GETTING MORE TALE #814: Freestylin’ 4
I’ve had a lot on my mind. Thinking about the past, thinking about the future.
Every now and then, I’ll search for old acquaintances online. Co-workers, customers, friends…many of them have not emerged in the new online world of social media. At least not yet. I continue searching. Looking for a guy I used to work with, a coincidence of search terms led me instead to the obituary of an old customer.
I recognized his face immediately as that of “Surly Brad”, one of the very first customers I had when I managed my own Record Store location in 1996. Brad passed away in 2011, but he wasn’t really very surly. Is there a male equivalent of “resting bitch face”? Brad looked grouchy but he could also pull a wide smile. He was short and to the point, but eventually we got to know each other a little bit better. Like many music collectors, he was picky about what he bought. He could hear defects on a CD that I couldn’t. I haven’t thought about Brad in years, but I don’t have any negative thoughts of him. Just sadness. Brad died age 47, the same age I am right now.
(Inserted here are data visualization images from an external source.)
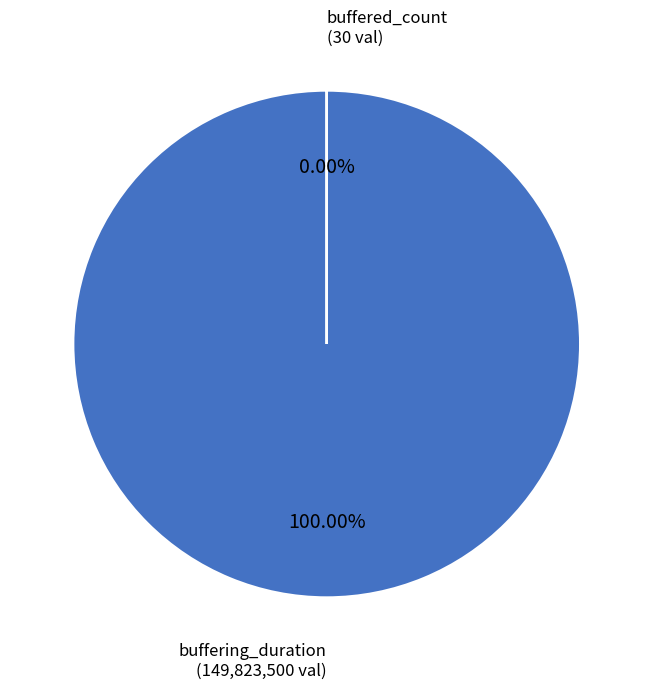

Which has a higher value, buffered_count or buffering_duration?

buffering_duration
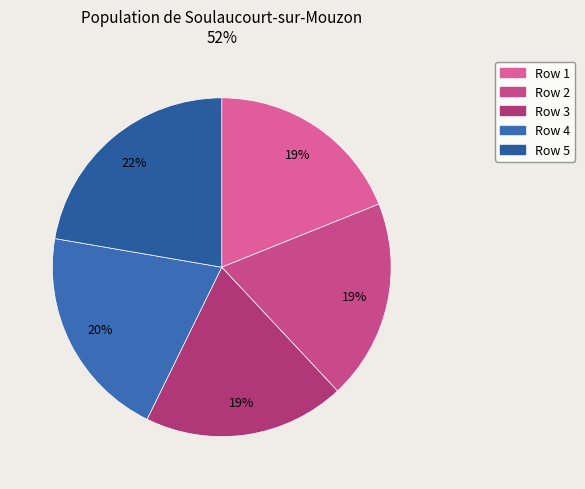

Between Row 1 and Row 2, which is larger?

Row 2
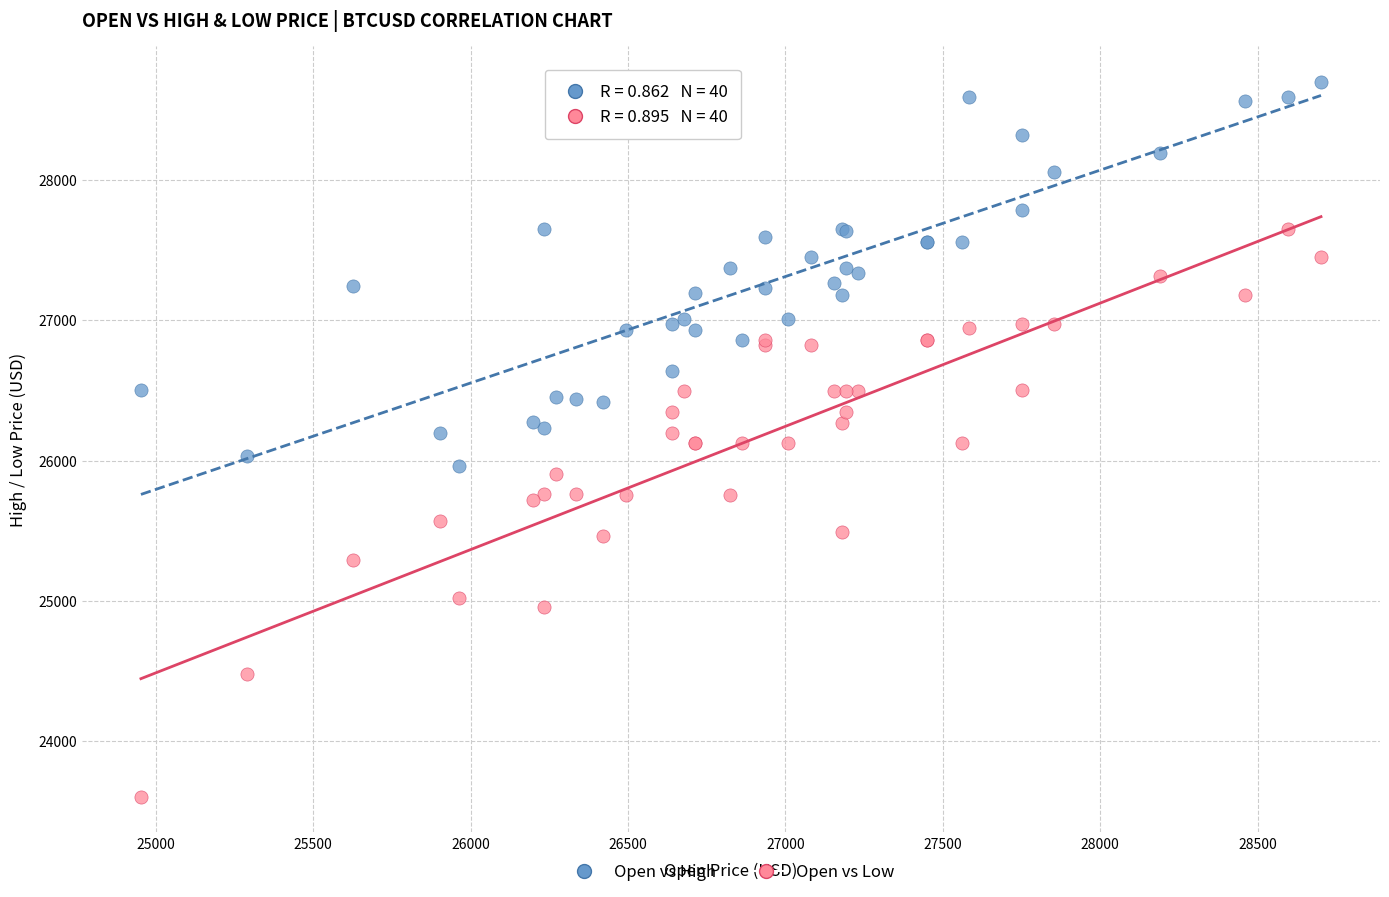

Which series has the widest spread of Y values?

Open vs Low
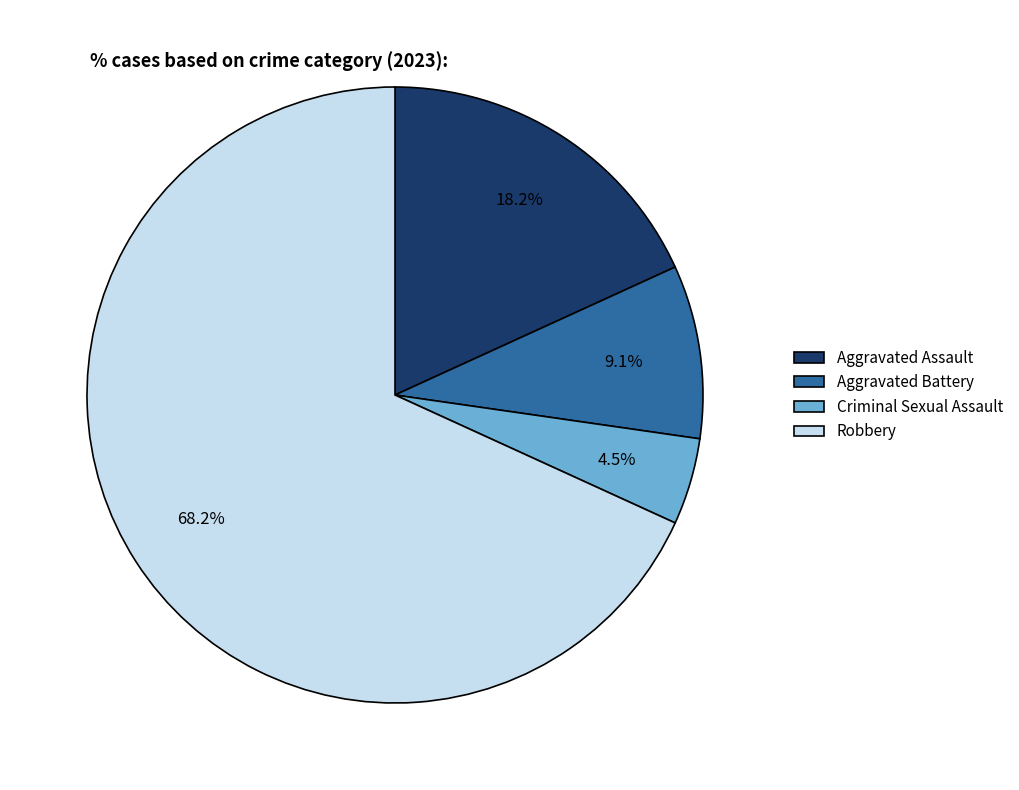

Rank the categories by value from highest to lowest.

Robbery, Aggravated Assault, Aggravated Battery, Criminal Sexual Assault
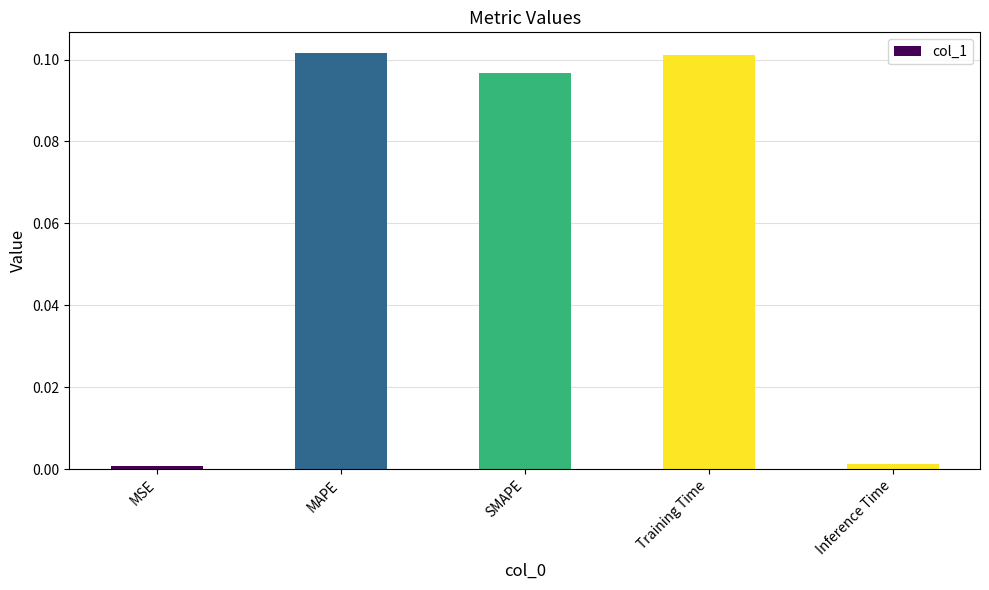

The value at Training Time is 0.1. True or false?

True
Rest in peace Brad. I’m sorry we used to call you Surly.
Onto other trains of thought, I’m currently deep in the midst of my usual Seasonal Affective Disorder. Long before I knew what it was or that it existed, I experienced it. Ever since I was a kid. The winters were a long, sad and lonely time. The summers were much happier and more vibrant. I thought for many years I just “hated winter”. I do hate winter; don’t get me wrong, but there was more to it. In the winter of 1998 I was explaining to a friend that I was in my “big blue funk”, a long period of (what I now call) depression. The friend was taken aback because I was speaking of these things as if everybody experienced them. “That’s not normal,” they said. “Sure it is,” I retorted.
I’ve learned to deal with my big blue funks a lot better these days, though I still need to seek help. One thing I do to try to stave off the blues is to give myself something to look forward to every day. This can be anything from having some special food that I enjoy, to buying some new music, to watching my favourite shows. I have to make some time to just enjoy myself a little bit every day.
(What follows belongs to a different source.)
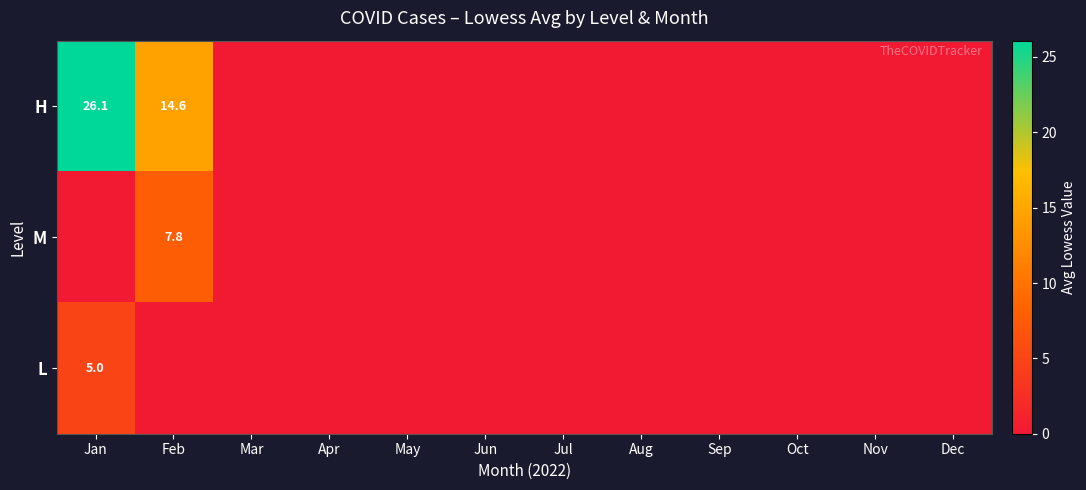

True or false: L has a value of 5.0 at Jan.

True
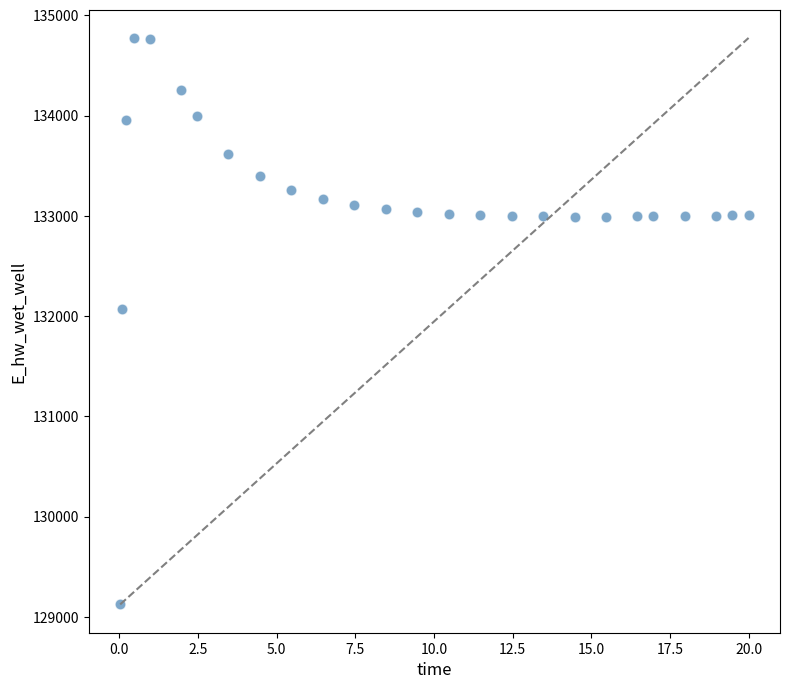

What Y value in the scatter plot is closest to 131949?

132072.2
Of course, buying music costs money and when you’re a collector it can get expensive! When you can’t settle for anything less than “all the tracks”, you can expect to spend money. Of course this is connected to another mental illness, Obsessive Compulsive Disorder. I’ve had this forever too. As a kid, I would try to collect complete sub-teams of GI Joes and Transformers. I’d also collect music, but that was a lot more difficult in the 1980s.
The first group I ever decided I wanted a “complete” collection of was Quiet Riot. I thought it would be easy. I assumed they only had two albums. How wrong I was. There were no Wikipedia articles to refer to. Eventually I learned about their early Japanese-only albums. It took me about 15 years, pre-internet, to get copies for myself.
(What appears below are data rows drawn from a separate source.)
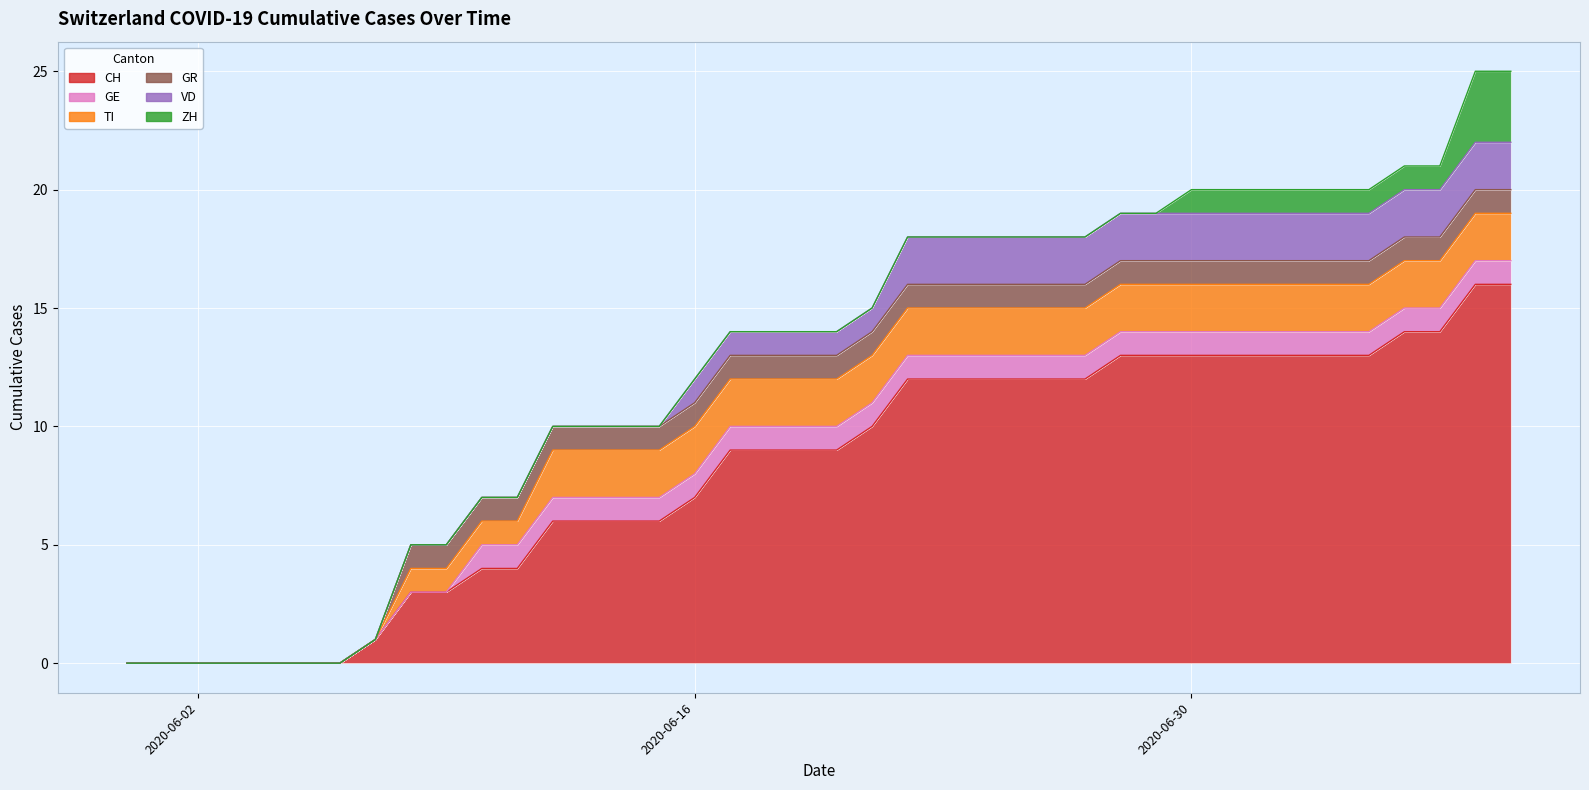

How many data points does each series have?

40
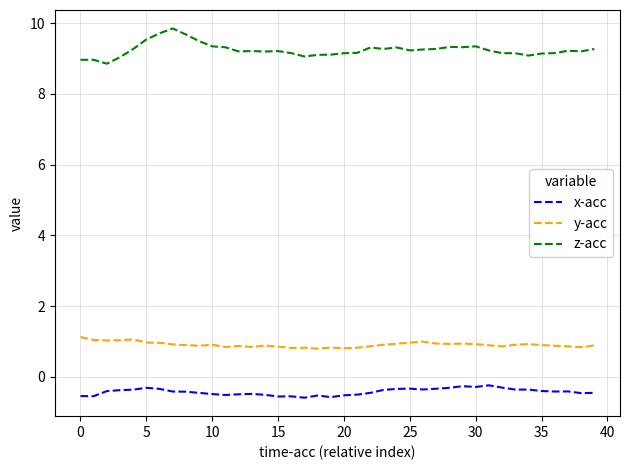

What is the difference between the maximum and minimum values in the y-acc series?

0.3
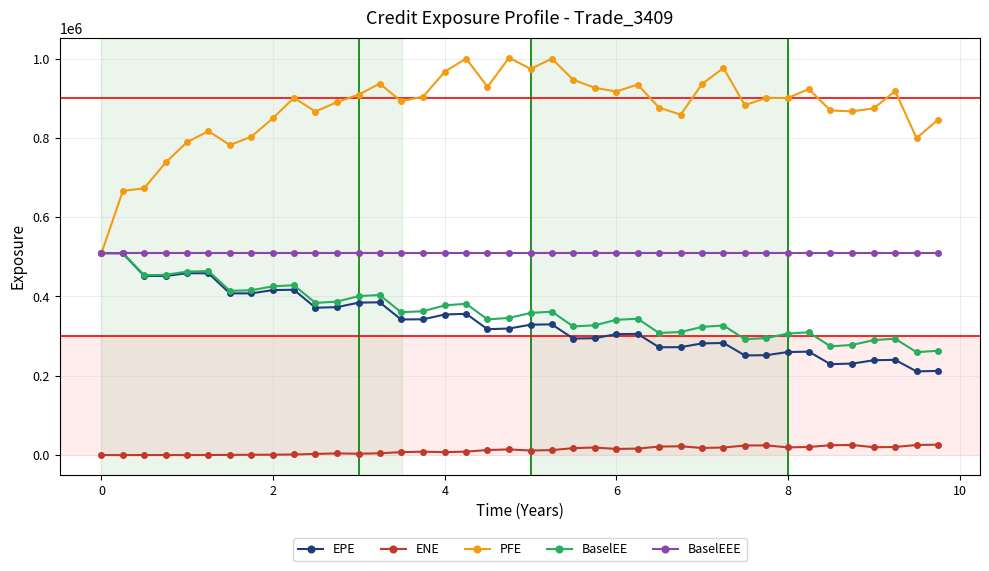

True or false: ENE and PFE intersect in this chart.

False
As I grew to like more and more bands, I wanted more and more “complete” collections. Magazines like Hit Parader would run ads for mail order record stores. They would list stuff regularly that I never heard of nor saw in stores. All in US dollars of course. Plus shipping! Stuff like:
ALICE COOPER – THE BEAST OF
ALICE COOPER – DADA
ALICE COOPER – PRETTIES FOR YOU
JUDAS PRIEST – STAINED CLASS
These were not albums you could find in your local Zellers’ tape section. I had never seen or even heard of Stained Class.
Then I would browse down to the singles and start crying when I saw things listed like:
AEROSMITH – DUDE LOOKS LIKE A LADY / ONCE IS ENOUGH
BON JOVI – LIVIN ON A PRAYER / EDGE OF A BROKEN HEART +1
EUROPE – THE FINAL COUNTDOWN / ON BROKEN WINGS
Like a cruel tease, I became aware that some of these things really existed, but on a teenage allowance, had no way to acquire them. Or even hear what they sounded like. I was grateful that bands like Kiss never seemed to put our exclusive non-album songs as B-sides. Not knowing any better, I thought that was very democratic of them: everybody had access to every Kiss song – there were no exclusives only for those who could pay for them.
Boy, did I read those Kiss cards wrong!
Many of these tracks and albums never showed up in my collection until the internet age. But now, with access to even more information, the want list continues to grow. It’s an expensive hobby.
Whitesnake was one of those bands that had many albums prior to the ones I knew about. The winter of 87/88 educated me otherwise. Meanwhile I had just acquired Slide It In. I can picture myself shovelling the snow in the dark of the morning listening to that warbling tape. Geffen didn’t put out the best quality cassettes in the 80s. My copy of Slide It In ran so slow that it was almost unlistenable. I would try to fast forward and rewind the tape to loosen it up a bit. Nothing really helped and I never heard the album properly until I got a CD copy. But Slide It In is one of those albums I associate with winter, shovelling snow and all of it.
I’ll make it through this winter just like all the others. But I can’t wait for summer. That’s when I really feel alive again.